Alex estaba comenzando a darse cuenta de lo que ocurría, como si acabara de despertar. Se trataba del regreso de un funeral. ¿De quién? ¿De quién? El pánico comenzó a apoderarse de ella. ¡Que no fuera Saffier, por favor! Saffier no.
– Fue todo un montaje -opinó la señora indignada, con un acento aún más gutural que el de su hermano-. La sociedad oficial quería librarse de él y ésa fue la forma de hacerlo.
– Ciertamente -afirmó el hermano de Saffier, que volvió a mirar a Alex-, Nunca se recuperó después de aquello, por eso lo hizo. Lo vi la semana pasada… el día antes de su muerte. Destrozado, ¿sabe usted? Estaba completamente destrozado. Un hombre tan brillante como él. ¡Ayudó a tanta gente…! Si supiera cuántas cartas hemos recibido.
Los tres guardaron silencio, moviendo sus cabezas tristemente, como marionetas. De pronto Alex se sintió atrapada, acorralada y deseó marcharse de allí, salir fuera, respirar un aire más puro.
– Siguió trabajando, naturalmente -explicó su hermano-. No le estaba permitido ejercer de médico ni usar el título de doctor, pero no podían impedirle que siguiera con su clínica. ¿Sabe usted lo que hizo? ¡Se compró un título de médico por correspondencia en Estados Unidos! ¡Doctor por correspondencia! De nuevo pudo utilizar el título, ¡no podían impedirle seguir adelante! -Sonrió entre dientes; miró a su hermana y a su cuñado, que sonrieron y volvieron a mover la cabeza.
«Por correspondencia -pensó Alex-. El New England Bureau.» Se hizo un profundo silencio; Alex los miró tímidamente, casi asustada, sintiéndose como una impostora.
– ¿Me perdonan? Es sólo un momento -se excusó, y se alejó de ellos; dio la vuelta y regresó al recibidor.
Dándose cuenta de que las lágrimas resbalaban por sus mejillas, se detuvo y se limpió los ojos, que se secó cuidadosamente.
– ¿Se marcha ya? -Oyó la voz de Otto y se dio la vuelta en redondo.
– Tengo que volver a Londres.
Otto sonrió, una vez más aquella sonrisa de suficiencia, pensó.
– ¿Sin resolver su asunto?
Alex se sonrojó. ¿Qué sabía Otto? ¿Hasta qué punto estaba informado? ¿Qué estaba haciendo allí?
– ¿Eres pariente del doctor Saffier, Otto?
– Sólo soy su alumno.
– ¿Alumno?
– Escribí una tesis sobre él… sobre su trabajo.

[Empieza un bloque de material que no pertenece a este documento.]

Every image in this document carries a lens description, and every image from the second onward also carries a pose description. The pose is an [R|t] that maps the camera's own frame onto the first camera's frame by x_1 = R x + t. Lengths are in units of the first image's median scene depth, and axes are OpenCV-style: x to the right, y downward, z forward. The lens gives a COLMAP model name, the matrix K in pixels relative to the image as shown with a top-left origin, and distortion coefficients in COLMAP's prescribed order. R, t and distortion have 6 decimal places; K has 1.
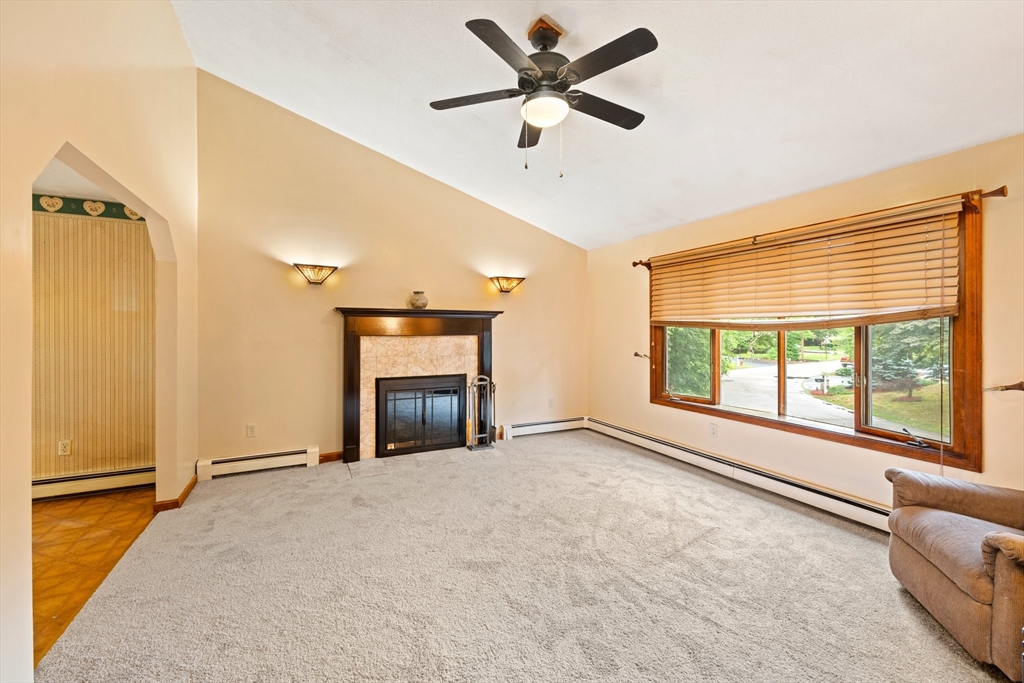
lens RADIAL K [[418.9, 0, 515.2], [0, 418.9, 333.1], [0, 0, 1]] dist [0.001336, 0.000209]
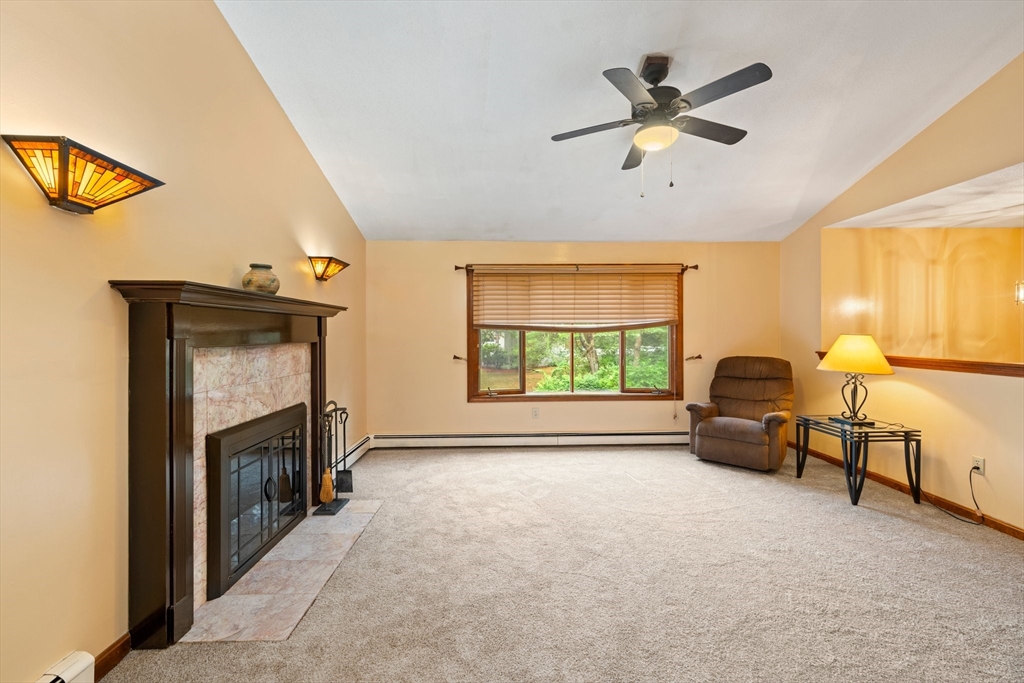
lens RADIAL K [[418.9, 0, 515.2], [0, 418.9, 333.1], [0, 0, 1]] dist [0.001336, 0.000209]
pose [[0.425618, -0.004046, 0.904894, -0.623995], [0.014875, 0.999886, -0.002526, -0.002393], [-0.904781, 0.014535, 0.425629, 0.482371]]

– Creía que estudiabas química, ¿no es así?
– Sí. Su trabajo era química; química y biología. -Sonrió y la miró con aire de burla-. La biología y la química están muy relacionadas entre sí, señora Hightower. Creo que usted puede comprenderlo mejor que la mayoría de la gente.
Alex se dio cuenta de que enrojecía aún más. «¿Qué es lo que sabes -le hubiera gustado preguntarle. Se dio cuenta de que su incomodidad comenzaba a transformarse en furia-. ¿Qué es lo que sabes, bastardo?»